# Quoted passage

================

Whoa!
I mean Whoa!
I have my share of interest in Nevada. My wife was born and raised in Carson City, I spent my junior high school and high school years in Carson City, I even lived in Las Vegas for a while as a kid, probably reached legendary status along the Vegas outskirts for being the all time greatest bare handed lizard catcher in history; I have experienced Nevada's remoteness, its beauty, its hot springs and geysers, its geologic formations, fish fossils in the middle of nowhere, ghost towns, lakes, trout streams -- I could go on and on.
We out west are no strangers to water manipulation and crisis. Never in the history of the world has more manipulation, alteration, and diversion of natural water courses been achieved than in the American west, and of course never in the history of the world has so much human population thrived in a desert climate.

================

# Stored data
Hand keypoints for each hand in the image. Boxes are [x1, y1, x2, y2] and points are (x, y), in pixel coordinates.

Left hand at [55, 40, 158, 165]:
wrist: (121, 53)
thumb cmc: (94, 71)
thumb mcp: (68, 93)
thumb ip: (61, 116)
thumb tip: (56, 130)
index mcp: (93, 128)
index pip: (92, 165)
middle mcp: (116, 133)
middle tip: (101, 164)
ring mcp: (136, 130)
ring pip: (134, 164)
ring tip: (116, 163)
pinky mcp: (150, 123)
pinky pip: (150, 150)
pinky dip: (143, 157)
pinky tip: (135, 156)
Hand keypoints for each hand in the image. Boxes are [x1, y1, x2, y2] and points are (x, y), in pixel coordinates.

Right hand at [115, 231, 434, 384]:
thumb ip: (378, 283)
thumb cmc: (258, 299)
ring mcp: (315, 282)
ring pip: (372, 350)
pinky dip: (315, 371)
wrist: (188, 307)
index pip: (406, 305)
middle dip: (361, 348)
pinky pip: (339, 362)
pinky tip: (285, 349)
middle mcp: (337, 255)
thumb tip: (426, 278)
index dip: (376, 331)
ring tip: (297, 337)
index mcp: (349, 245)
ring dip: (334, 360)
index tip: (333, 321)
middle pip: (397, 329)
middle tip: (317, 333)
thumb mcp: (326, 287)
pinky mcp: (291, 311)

================

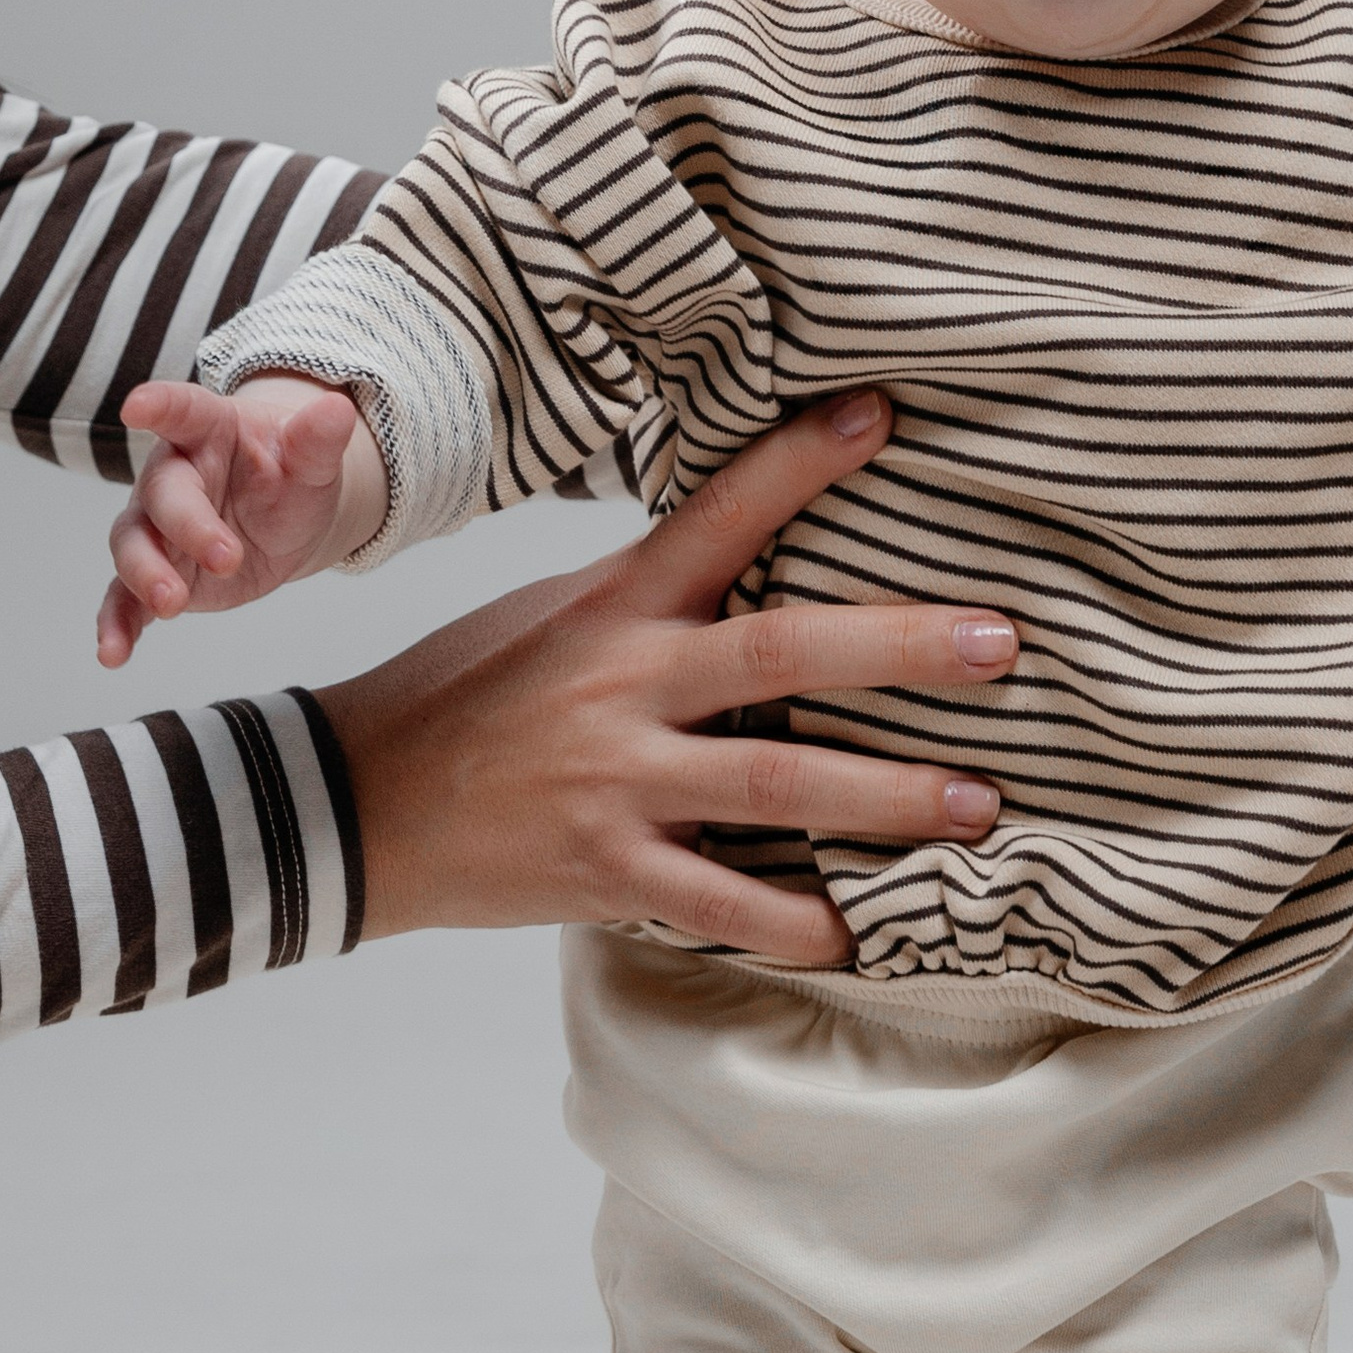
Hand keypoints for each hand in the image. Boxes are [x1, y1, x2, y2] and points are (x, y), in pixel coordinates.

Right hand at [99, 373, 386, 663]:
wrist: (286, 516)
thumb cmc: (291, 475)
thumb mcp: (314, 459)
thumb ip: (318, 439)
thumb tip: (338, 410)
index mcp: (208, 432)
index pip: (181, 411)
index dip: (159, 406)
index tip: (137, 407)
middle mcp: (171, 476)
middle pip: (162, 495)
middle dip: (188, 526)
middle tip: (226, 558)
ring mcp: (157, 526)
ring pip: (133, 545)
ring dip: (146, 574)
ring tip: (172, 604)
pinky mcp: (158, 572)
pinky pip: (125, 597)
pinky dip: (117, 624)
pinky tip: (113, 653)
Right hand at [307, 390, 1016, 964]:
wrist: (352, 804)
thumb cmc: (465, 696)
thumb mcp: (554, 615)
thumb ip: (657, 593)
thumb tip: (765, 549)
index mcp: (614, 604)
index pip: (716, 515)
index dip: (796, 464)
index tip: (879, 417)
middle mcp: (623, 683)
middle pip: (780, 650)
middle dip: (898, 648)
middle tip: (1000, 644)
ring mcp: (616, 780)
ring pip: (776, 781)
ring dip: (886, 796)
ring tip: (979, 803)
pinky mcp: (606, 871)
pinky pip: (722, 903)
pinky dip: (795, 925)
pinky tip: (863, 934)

================

# Questions to answer
A – Repeat the passage about Nevada and western water exactly, from "I have my share" to "go on and on.".
B – List the things that the passage about Nevada and western water says have been done to natural water courses in the American west more than anywhere else in history.

# Results in order
A –
I have my share of interest in Nevada. My wife was born and raised in Carson City, I spent my junior high school and high school years in Carson City, I even lived in Las Vegas for a while as a kid, probably reached legendary status along the Vegas outskirts for being the all time greatest bare handed lizard catcher in history; I have experienced Nevada's remoteness, its beauty, its hot springs and geysers, its geologic formations, fish fossils in the middle of nowhere, ghost towns, lakes, trout streams -- I could go on and on.

B – Manipulation, alteration, diversion